As one of those left-liberal, social democratic-minded journalists, the father of two, the grandfather of three (with another on the way), I am tempted to respond to the Institute’s findings with the simple, if inelegant, retort: Poppy-cock. So evidently flawed is its logic; so transparently larded with its own partisan agenda is its argument. But, in the interest of fuller discourse, I shall elaborate.
I am utterly certain that it is possible to raise a Canadian child on between $3,000 and $4,500 a year. Tens-of-thousands of families across the country are doing it right now. That doesn’t mean that such budgetary constraints are desirable. It certainly doesn’t mean that they comprise any sort of “benchmark” in a country where the actual costs vary wildly from province to province, city to city, village to village.
The cost of raising a child in downtown Toronto is in no way comparable to that of raising one in Antigonish, N.S. Even if one measures only the “essential needs” of a kid – food, clothing, personal goods, school supplies, and the like – the spending regimes are affected by situational factors, such as transportation infrastructure and available networks of family and friends.
In some locations, where the cost of living is higher than the national average, my $3,000 or $4,000 will stretch only as far as I am willing to raid Salvation Army bins for cheap hand-me-downs, stock up on powdered milk and processed macaroni dinners, and supplant cartons of fruit juice with less expensive bottles of soda. What, then, are the costs of raising a child who grows fat, listless and diabetic?
Beyond this, what breathtaking arrogance drives the Institute’s determination to define a kid’s “essential needs”? Are organized sports, which train the body and temper the mind, mere frills? Are music lessons and technology camps unnecessary luxuries? What about books? Hell, what about sneakers, out of which tykes grow faster than a dandelion in springtime?

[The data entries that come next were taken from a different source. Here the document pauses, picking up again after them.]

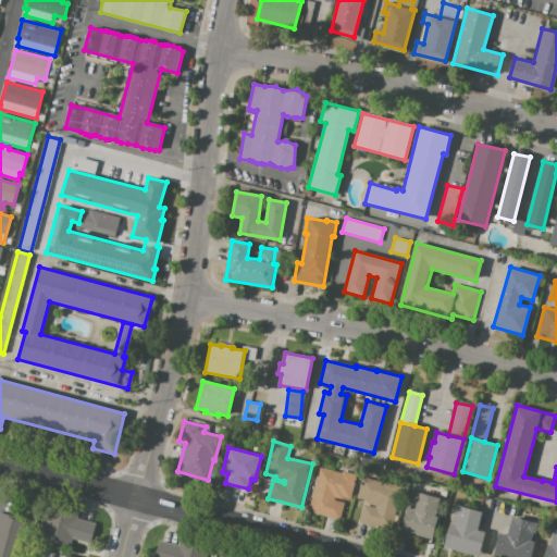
[(319,468),(342,473),(342,471),(355,474),(354,482),(355,483),(350,499),(343,497),(342,499),(336,497),(335,500),(344,503),(339,520),(308,511),(319,468)]
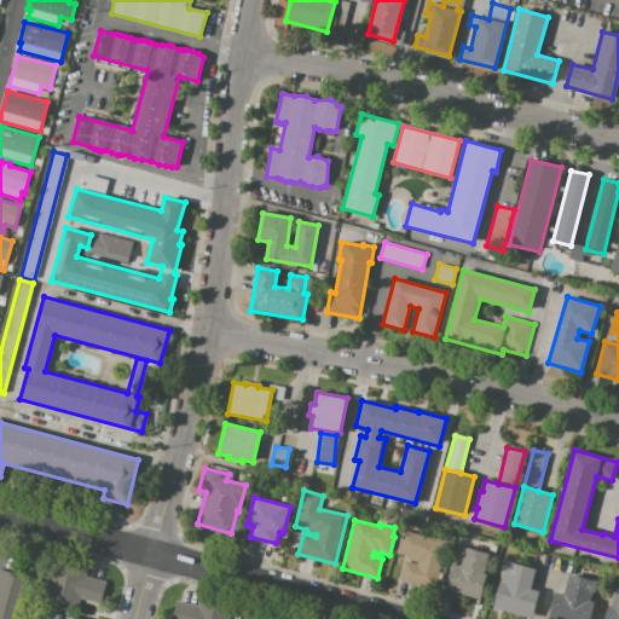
[(398,580),(404,561),(418,565),(418,562),(408,560),(408,557),(397,554),(403,531),(440,541),(428,589),(398,580)]
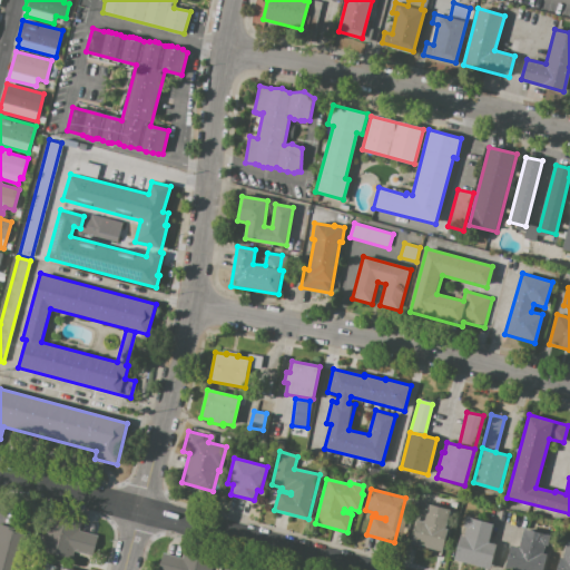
[(429,504),(454,511),(444,548),(413,540),(419,521),(423,522),(429,504)]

When we assess the degree of success we’ve had in raising a child, will our true benchmark have less to do with the amount of money we’ve saved and more to do with the condition of the final “product”? Imagine a grotesque simulacrum of Huck Finn: Not merely barefoot, illiterate and unkempt; but also corpulent, bored and disengaged. Welcome, citizen of Canada. Your room in one of the nation’s finer penal institution awaits your arrival.
Perhaps the most astonishing finding in the report concerns structured child care, which the Institute does not consider an essential need. That’s not because, as it says, it’s not a “legitimate expense”. It’s because “many families with children will have little or no daycare costs. For example, in some two parent (intact) families, one parent may decide to stay at home to care for a pre-school child or children.”
Some may, but most can’t afford the “luxury” of prolonged unemployment. If you don’t believe me, dear Fraser, check the latest Statistics Canada figures on subject.
Oh, my mistake. I momentarily forgot, that this isn’t something you’re actually prone to do.